作業項目 1
本文を「経費とされる減価償却費とキャ」を含むところから「費用として計上されるものには実際には現金の支出を伴わないものがあります。」までの範囲で書き直し、「減価償却費」を「償却費」に更新すること。
----- 本文
経費とされる減価償却費とキャッシュフロー計算書との関係はとてもわかりにくいと思われる方も多いでしょう。

プラスしなければいけないのは、損益計算書の利益を元に計算書を作成するため、元々現金の動きのない費用は差引かれた分を戻す必要があるからです。

減価償却費は現実には出ていない費用であるから

費用として計上されるものには実際には現金の支出を伴わないものがあります。

固定資産は購入した年度に資産とします。この資産の額を毎年減らしていくのが減価償却ですが、実際には帳簿上の金額を減らしていくので現金が出ることはありません。

減価償却費は損益計算書で既にマイナスとして計上してある

現金の支出はないものの、費用として損益計算書の売上総利益からマイナスされます。

科目は販売費および一般管理費に該当しますので、とうぜん税引前当期純利益にも反映されています。

損益計算書の税引前当期純利益の数字を元にキャッシュフロー計算書を作成します。

そのため、現金の動きがない減価償却費を足し戻すことで、現金と利益の差を補正し正しい計算書を作成することができます。
----------
----- 課題データ
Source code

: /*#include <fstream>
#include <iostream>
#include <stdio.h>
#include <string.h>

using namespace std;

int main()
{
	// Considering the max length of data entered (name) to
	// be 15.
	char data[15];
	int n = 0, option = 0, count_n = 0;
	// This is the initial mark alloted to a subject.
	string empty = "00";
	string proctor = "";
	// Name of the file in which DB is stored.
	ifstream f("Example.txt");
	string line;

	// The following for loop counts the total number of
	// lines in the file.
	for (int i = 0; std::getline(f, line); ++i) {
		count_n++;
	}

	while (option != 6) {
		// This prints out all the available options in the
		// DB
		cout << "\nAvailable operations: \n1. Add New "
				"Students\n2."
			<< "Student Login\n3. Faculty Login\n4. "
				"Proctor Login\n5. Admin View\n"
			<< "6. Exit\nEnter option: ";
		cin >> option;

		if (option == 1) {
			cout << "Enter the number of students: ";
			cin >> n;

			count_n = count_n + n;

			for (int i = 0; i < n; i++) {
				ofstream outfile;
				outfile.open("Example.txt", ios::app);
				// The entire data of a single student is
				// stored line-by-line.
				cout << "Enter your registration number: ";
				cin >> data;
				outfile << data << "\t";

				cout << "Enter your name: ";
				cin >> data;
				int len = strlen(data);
----------
作業項目 2
レコードの中で文字列「stored」を含む行をすべて特定し、そのまま書き出すこと。

回答 1
経費とされる償却費とキャッシュフロー計算書との関係はとてもわかりにくいと思われる方も多いでしょう。

プラスしなければいけないのは、損益計算書の利益を元に計算書を作成するため、元々現金の動きのない費用は差引かれた分を戻す必要があるからです。

償却費は現実には出ていない費用であるから

費用として計上されるものには実際には現金の支出を伴わないものがあります。

回答 2
	// Name of the file in which DB is stored.
				// stored line-by-line.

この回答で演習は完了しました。